## Work task
Set down each line of the data below exactly.

## Data entries

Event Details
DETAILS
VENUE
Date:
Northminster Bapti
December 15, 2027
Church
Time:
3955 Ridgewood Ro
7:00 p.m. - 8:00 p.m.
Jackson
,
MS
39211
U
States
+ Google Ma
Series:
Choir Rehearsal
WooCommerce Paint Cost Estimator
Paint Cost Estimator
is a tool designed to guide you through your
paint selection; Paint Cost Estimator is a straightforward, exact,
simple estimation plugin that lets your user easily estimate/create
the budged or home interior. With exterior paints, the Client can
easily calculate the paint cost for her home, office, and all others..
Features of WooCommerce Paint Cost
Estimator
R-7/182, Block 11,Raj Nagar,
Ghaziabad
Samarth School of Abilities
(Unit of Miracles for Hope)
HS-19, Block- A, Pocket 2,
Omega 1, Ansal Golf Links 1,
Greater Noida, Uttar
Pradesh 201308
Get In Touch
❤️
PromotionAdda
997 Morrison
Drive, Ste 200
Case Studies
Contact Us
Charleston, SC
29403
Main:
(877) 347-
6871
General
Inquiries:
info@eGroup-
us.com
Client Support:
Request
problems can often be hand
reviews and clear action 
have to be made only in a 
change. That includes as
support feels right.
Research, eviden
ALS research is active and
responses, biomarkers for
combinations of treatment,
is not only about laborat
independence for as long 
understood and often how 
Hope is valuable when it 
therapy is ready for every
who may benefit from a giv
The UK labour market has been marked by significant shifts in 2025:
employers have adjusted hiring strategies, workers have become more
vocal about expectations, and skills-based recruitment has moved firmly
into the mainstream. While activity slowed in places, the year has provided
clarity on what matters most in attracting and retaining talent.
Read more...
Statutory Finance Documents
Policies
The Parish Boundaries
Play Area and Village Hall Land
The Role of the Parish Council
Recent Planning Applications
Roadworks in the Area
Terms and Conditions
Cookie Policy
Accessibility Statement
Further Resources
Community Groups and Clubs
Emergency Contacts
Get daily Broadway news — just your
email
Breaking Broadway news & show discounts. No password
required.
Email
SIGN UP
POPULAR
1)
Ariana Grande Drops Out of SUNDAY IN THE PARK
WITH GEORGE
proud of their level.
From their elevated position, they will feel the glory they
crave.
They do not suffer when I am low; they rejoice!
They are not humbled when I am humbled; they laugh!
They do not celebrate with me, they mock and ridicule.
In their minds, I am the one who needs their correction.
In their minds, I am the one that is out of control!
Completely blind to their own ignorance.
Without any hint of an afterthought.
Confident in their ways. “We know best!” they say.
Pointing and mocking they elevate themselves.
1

## Answer area
Event Details
DETAILS
VENUE
Date:
Northminster Bapti
December 15, 2027
Church
Time:
3955 Ridgewood Ro
7:00 p.m. - 8:00 p.m.
Jackson
,
MS
39211
U
States
+ Google Ma
Series:
Choir Rehearsal
WooCommerce Paint Cost Estimator
Paint Cost Estimator
is a tool designed to guide you through your
paint selection; Paint Cost Estimator is a straightforward, exact,
simple estimation plugin that lets your user easily estimate/create
the budged or home interior. With exterior paints, the Client can
easily calculate the paint cost for her home, office, and all others..
Features of WooCommerce Paint Cost
Estimator
R-7/182, Block 11,Raj Nagar,
Ghaziabad
Samarth School of Abilities
(Unit of Miracles for Hope)
HS-19, Block- A, Pocket 2,
Omega 1, Ansal Golf Links 1,
Greater Noida, Uttar
Pradesh 201308
Get In Touch
❤️
PromotionAdda
997 Morrison
Drive, Ste 200
Case Studies
Contact Us
Charleston, SC
29403
Main:
(877) 347-
6871
General
Inquiries:
info@eGroup-
us.com
Client Support:
Request
problems can often be hand
reviews and clear action 
have to be made only in a 
change. That includes as
support feels right.
Research, eviden
ALS research is active and
responses, biomarkers for
combinations of treatment,
is not only about laborat
independence for as long 
understood and often how 
Hope is valuable when it 
therapy is ready for every
who may benefit from a giv
The UK labour market has been marked by significant shifts in 2025:
employers have adjusted hiring strategies, workers have become more
vocal about expectations, and skills-based recruitment has moved firmly
into the mainstream. While activity slowed in places, the year has provided
clarity on what matters most in attracting and retaining talent.
Read more...
Statutory Finance Documents
Policies
The Parish Boundaries
Play Area and Village Hall Land
The Role of the Parish Council
Recent Planning Applications
Roadworks in the Area
Terms and Conditions
Cookie Policy
Accessibility Statement
Further Resources
Community Groups and Clubs
Emergency Contacts
Get daily Broadway news — just your
email
Breaking Broadway news & show discounts. No password
required.
Email
SIGN UP
POPULAR
1)
Ariana Grande Drops Out of SUNDAY IN THE PARK
WITH GEORGE
proud of their level.
From their elevated position, they will feel the glory they
crave.
They do not suffer when I am low; they rejoice!
They are not humbled when I am humbled; they laugh!
They do not celebrate with me, they mock and ridicule.
In their minds, I am the one who needs their correction.
In their minds, I am the one that is out of control!
Completely blind to their own ignorance.
Without any hint of an afterthought.
Confident in their ways. “We know best!” they say.
Pointing and mocking they elevate themselves.
1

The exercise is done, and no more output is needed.